This Creamy Mushroom Tagliatelle Pasta is quick and easy to make, full of flavor and absolutely delicious. It makes a filling and satisfying meal and is perfect for lunch or dinner. Usually white sauce is made with all purpose flour but in this recipe I have substituted all purpose flour with whole wheat flour and believe me, there was not much difference. The tagliatelle pasta (tagliatelle is a traditional type of pasta from Italy) combined with the creamy sauce and mushrooms was simply divine. Today we will learn how to make creamy mushroom pasta following this easy recipe with step wise pictures.
Clean mushrooms and chop it. Check out how to clean mushroom here if you are new to cleaning mushrooms.
Finely chop onion and garlic.
Keep all the ingredients needed ready.
In a large pot, bring plenty of water to boil with a little salt.
Add the pasta, stir and continue to boil.
Cook for 7-9 minutes until just tender (al dente). Reserve 4-5 tbsp of water, drain the rest of the water and set the pasta aside.

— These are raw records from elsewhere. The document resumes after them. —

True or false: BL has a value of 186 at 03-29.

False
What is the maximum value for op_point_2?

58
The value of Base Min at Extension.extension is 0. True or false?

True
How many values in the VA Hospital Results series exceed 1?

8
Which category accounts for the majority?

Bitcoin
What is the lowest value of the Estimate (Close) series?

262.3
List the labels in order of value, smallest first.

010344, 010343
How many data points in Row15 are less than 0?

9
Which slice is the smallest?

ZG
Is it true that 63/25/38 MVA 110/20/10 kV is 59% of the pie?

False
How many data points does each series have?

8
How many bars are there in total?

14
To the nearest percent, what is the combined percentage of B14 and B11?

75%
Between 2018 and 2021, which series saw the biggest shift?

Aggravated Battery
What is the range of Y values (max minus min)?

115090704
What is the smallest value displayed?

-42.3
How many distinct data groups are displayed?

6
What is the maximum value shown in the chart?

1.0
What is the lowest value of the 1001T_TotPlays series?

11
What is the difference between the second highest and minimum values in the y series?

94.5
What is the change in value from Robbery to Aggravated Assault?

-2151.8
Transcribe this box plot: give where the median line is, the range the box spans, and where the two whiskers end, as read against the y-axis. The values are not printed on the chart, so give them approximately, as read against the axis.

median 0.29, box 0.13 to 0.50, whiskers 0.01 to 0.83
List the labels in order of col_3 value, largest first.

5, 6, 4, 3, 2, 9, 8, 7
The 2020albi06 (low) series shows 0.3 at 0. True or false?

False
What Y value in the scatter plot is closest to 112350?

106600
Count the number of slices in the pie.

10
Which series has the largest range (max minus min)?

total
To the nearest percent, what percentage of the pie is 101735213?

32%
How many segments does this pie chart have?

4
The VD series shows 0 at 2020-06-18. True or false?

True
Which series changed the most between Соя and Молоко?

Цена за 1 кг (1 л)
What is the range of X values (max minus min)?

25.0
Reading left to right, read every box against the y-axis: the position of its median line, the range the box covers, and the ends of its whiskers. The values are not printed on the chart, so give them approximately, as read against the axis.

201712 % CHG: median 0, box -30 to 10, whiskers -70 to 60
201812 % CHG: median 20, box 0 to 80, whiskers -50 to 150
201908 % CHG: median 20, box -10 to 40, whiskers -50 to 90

Heat butter in a saucepan, add onions, garlic and cook until it turns transparent.
Add chopped mushrooms and cook on medium heat until mushrooms are tender.
Add whole wheat flour and cook for another 2 minutes or until the rawness of the flour goes.
Lower the heat and gradually add milk, little at a time, stirring constantly until the sauce is smooth without lumps.
Add grated cheese, pepper powder, dried basil, oregano and salt needed.
(Wow! Look at the creamy sauce below. My mouth is watering just typing this!)
Add the cooked pasta along with needed reserved water and simmer for another 2 minutes.
Serve hot immediately topped with additional cheese, if desired (strongly recommended).